_TASK DESCRIPTION:_
Write out the rows below, from the first line through the line that contains "Происшествия", reproducing every line without changes.

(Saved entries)

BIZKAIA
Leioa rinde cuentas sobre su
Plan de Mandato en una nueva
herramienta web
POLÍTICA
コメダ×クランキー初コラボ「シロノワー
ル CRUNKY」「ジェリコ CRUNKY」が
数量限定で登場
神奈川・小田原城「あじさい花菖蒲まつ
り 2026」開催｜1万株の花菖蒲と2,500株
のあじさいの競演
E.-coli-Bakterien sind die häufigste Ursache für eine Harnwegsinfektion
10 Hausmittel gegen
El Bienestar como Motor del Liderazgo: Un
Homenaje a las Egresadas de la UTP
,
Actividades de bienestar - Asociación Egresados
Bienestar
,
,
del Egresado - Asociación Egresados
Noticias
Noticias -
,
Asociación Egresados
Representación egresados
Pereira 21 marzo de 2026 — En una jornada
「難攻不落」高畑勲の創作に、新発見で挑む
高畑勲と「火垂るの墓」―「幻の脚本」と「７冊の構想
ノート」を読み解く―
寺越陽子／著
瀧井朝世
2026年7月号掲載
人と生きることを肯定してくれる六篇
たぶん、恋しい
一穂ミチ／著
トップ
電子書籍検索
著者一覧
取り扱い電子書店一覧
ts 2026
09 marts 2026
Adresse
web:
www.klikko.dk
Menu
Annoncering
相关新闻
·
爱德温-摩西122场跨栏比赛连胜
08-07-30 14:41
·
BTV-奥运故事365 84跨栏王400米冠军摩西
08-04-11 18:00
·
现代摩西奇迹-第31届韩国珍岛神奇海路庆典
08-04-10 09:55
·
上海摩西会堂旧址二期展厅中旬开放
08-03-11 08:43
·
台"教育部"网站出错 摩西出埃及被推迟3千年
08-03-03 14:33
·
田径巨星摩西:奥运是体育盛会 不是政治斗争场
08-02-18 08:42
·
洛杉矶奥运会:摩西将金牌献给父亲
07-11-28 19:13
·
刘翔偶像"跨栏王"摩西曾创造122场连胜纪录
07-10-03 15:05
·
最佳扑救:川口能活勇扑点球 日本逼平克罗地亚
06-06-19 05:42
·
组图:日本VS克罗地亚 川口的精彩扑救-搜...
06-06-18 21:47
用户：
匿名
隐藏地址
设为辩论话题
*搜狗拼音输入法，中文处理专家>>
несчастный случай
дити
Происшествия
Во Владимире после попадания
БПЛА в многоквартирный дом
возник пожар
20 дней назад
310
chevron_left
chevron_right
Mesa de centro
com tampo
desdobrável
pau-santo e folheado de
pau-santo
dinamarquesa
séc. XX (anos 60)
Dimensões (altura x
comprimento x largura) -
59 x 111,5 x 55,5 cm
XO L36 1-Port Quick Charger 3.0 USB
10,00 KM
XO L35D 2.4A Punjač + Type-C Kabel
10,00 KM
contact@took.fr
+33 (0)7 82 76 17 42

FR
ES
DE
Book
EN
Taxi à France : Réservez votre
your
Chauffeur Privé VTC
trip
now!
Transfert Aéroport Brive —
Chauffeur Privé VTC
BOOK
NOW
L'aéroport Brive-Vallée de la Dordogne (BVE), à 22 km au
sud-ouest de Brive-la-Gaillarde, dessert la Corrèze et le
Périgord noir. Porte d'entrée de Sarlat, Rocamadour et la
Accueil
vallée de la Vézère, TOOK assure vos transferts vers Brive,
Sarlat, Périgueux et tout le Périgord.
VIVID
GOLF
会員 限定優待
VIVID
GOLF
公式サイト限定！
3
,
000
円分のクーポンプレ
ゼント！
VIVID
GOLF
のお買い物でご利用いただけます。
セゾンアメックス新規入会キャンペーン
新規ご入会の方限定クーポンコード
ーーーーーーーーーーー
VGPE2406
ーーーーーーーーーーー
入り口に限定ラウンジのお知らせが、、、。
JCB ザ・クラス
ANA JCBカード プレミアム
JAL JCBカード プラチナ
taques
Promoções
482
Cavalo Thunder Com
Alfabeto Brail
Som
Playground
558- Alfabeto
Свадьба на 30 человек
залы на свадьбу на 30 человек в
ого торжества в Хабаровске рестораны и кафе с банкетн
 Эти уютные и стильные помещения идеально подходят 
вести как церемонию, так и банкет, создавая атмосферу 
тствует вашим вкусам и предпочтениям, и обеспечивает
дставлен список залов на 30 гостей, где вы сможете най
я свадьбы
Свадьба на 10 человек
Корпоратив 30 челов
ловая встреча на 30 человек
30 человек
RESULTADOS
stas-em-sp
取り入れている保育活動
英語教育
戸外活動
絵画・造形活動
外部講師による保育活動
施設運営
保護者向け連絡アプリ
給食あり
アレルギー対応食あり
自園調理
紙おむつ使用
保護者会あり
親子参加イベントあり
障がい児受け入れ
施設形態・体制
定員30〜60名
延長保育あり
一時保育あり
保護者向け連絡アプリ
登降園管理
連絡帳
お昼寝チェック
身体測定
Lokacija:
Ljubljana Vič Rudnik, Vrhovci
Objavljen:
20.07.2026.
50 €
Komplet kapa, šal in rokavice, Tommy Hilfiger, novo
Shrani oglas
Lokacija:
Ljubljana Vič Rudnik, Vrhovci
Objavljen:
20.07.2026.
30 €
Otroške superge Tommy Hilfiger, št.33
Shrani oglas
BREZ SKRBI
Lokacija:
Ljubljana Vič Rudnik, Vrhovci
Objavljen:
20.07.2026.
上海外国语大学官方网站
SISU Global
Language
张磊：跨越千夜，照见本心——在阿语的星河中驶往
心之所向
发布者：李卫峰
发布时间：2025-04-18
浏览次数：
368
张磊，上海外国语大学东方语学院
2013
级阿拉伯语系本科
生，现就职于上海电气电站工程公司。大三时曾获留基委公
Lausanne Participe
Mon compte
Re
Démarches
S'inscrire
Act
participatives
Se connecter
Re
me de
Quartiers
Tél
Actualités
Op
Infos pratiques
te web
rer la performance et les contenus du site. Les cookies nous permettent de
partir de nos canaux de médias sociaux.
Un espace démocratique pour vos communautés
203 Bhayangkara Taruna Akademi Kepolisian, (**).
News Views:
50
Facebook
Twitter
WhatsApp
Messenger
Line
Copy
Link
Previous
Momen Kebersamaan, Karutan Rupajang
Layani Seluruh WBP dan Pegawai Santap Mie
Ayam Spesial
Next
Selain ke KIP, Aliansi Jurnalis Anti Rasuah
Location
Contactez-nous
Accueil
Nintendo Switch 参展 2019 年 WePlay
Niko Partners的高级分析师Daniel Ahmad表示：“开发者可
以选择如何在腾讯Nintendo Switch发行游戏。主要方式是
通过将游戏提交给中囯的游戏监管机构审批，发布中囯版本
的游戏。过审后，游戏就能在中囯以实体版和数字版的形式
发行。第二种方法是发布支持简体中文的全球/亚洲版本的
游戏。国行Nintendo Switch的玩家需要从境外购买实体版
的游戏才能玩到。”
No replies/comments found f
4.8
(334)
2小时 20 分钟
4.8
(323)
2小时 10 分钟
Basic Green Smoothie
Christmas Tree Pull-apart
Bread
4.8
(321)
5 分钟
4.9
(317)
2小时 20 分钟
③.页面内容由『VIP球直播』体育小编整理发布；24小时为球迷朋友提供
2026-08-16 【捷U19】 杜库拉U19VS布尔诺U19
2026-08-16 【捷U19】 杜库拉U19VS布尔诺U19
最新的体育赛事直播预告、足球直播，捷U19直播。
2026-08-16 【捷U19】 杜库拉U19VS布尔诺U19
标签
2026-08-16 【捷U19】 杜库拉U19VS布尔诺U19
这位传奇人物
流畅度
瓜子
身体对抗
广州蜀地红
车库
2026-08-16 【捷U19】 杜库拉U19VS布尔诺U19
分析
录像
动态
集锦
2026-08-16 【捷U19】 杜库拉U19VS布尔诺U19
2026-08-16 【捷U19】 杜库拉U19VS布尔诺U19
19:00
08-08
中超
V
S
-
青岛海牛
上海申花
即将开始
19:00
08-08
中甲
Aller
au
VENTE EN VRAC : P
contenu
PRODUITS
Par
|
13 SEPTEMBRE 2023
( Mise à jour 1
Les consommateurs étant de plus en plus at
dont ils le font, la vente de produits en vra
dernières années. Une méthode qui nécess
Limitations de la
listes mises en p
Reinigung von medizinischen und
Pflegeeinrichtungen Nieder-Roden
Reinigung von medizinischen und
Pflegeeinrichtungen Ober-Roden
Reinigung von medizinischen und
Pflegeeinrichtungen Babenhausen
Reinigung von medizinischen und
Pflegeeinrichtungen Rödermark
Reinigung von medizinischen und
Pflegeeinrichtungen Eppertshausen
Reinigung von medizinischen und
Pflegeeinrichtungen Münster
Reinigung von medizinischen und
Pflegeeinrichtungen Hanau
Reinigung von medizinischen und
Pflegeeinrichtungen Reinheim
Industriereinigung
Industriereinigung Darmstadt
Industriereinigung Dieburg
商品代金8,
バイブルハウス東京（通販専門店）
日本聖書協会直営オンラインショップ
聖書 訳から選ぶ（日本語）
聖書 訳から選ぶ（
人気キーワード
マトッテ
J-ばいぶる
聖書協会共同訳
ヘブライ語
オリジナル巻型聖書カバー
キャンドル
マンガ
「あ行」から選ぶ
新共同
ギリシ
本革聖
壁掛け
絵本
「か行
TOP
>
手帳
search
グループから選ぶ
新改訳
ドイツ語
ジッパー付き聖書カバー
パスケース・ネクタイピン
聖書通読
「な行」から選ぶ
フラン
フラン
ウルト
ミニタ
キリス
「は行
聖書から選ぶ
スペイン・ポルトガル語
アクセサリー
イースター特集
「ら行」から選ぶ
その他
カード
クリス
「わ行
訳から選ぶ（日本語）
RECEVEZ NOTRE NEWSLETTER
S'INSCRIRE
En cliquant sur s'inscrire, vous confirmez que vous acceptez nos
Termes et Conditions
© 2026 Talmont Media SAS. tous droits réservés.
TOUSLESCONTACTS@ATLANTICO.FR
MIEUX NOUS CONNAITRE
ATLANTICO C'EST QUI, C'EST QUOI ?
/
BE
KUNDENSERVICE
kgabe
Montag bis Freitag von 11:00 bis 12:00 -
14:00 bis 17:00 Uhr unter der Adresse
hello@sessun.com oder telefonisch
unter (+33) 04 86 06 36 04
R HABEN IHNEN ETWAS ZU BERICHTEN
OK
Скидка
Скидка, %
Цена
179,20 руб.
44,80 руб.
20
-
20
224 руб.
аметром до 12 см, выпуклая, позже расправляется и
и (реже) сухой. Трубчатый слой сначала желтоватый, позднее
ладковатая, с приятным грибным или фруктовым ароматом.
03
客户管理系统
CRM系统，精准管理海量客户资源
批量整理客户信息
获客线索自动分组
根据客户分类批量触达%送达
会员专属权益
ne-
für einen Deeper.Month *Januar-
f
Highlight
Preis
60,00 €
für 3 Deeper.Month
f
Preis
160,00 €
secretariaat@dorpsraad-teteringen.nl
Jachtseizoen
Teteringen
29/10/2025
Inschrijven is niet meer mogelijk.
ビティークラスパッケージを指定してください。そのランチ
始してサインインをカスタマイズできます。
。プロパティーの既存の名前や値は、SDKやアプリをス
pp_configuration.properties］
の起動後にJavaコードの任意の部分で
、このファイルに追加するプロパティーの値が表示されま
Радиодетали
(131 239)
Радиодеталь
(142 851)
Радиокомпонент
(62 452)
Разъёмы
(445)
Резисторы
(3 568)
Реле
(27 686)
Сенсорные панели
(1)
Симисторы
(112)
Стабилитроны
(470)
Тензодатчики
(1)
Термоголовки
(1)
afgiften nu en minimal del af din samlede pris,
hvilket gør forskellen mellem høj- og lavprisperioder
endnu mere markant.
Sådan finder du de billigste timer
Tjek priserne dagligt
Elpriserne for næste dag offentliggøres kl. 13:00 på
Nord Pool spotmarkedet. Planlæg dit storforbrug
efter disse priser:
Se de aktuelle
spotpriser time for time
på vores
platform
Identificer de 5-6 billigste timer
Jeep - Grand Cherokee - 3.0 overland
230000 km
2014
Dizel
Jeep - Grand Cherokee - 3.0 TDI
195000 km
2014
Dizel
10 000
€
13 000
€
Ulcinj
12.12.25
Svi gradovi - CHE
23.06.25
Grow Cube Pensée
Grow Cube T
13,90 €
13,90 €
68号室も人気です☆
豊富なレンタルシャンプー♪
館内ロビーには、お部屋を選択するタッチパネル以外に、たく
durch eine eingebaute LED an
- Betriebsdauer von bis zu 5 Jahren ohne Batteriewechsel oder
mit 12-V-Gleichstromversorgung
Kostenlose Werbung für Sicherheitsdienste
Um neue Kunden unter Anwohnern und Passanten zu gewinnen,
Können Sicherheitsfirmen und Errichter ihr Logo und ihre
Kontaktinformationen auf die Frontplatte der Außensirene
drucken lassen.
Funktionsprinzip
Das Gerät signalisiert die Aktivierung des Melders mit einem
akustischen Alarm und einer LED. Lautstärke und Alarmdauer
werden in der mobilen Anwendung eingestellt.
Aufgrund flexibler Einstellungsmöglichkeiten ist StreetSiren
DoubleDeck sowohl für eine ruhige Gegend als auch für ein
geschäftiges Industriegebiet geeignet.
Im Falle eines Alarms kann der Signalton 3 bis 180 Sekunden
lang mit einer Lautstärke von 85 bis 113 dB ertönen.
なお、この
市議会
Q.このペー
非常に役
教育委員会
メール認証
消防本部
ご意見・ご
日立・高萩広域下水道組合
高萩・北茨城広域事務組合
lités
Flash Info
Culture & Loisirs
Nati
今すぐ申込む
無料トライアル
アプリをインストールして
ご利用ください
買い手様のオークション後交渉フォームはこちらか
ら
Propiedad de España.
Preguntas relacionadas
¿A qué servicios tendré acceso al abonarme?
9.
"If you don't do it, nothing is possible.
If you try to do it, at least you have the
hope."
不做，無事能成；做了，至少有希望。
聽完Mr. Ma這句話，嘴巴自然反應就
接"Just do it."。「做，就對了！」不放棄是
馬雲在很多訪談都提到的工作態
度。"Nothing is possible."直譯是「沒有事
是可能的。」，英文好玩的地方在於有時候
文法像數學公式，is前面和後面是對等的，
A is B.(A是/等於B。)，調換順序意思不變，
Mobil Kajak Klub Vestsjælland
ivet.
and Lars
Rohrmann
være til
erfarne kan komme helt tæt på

_ANSWER TO THIS TASK:_
BIZKAIA
Leioa rinde cuentas sobre su
Plan de Mandato en una nueva
herramienta web
POLÍTICA
コメダ×クランキー初コラボ「シロノワー
ル CRUNKY」「ジェリコ CRUNKY」が
数量限定で登場
神奈川・小田原城「あじさい花菖蒲まつ
り 2026」開催｜1万株の花菖蒲と2,500株
のあじさいの競演
E.-coli-Bakterien sind die häufigste Ursache für eine Harnwegsinfektion
10 Hausmittel gegen
El Bienestar como Motor del Liderazgo: Un
Homenaje a las Egresadas de la UTP
,
Actividades de bienestar - Asociación Egresados
Bienestar
,
,
del Egresado - Asociación Egresados
Noticias
Noticias -
,
Asociación Egresados
Representación egresados
Pereira 21 marzo de 2026 — En una jornada
「難攻不落」高畑勲の創作に、新発見で挑む
高畑勲と「火垂るの墓」―「幻の脚本」と「７冊の構想
ノート」を読み解く―
寺越陽子／著
瀧井朝世
2026年7月号掲載
人と生きることを肯定してくれる六篇
たぶん、恋しい
一穂ミチ／著
トップ
電子書籍検索
著者一覧
取り扱い電子書店一覧
ts 2026
09 marts 2026
Adresse
web:
www.klikko.dk
Menu
Annoncering
相关新闻
·
爱德温-摩西122场跨栏比赛连胜
08-07-30 14:41
·
BTV-奥运故事365 84跨栏王400米冠军摩西
08-04-11 18:00
·
现代摩西奇迹-第31届韩国珍岛神奇海路庆典
08-04-10 09:55
·
上海摩西会堂旧址二期展厅中旬开放
08-03-11 08:43
·
台"教育部"网站出错 摩西出埃及被推迟3千年
08-03-03 14:33
·
田径巨星摩西:奥运是体育盛会 不是政治斗争场
08-02-18 08:42
·
洛杉矶奥运会:摩西将金牌献给父亲
07-11-28 19:13
·
刘翔偶像"跨栏王"摩西曾创造122场连胜纪录
07-10-03 15:05
·
最佳扑救:川口能活勇扑点球 日本逼平克罗地亚
06-06-19 05:42
·
组图:日本VS克罗地亚 川口的精彩扑救-搜...
06-06-18 21:47
用户：
匿名
隐藏地址
设为辩论话题
*搜狗拼音输入法，中文处理专家>>
несчастный случай
дити
Происшествия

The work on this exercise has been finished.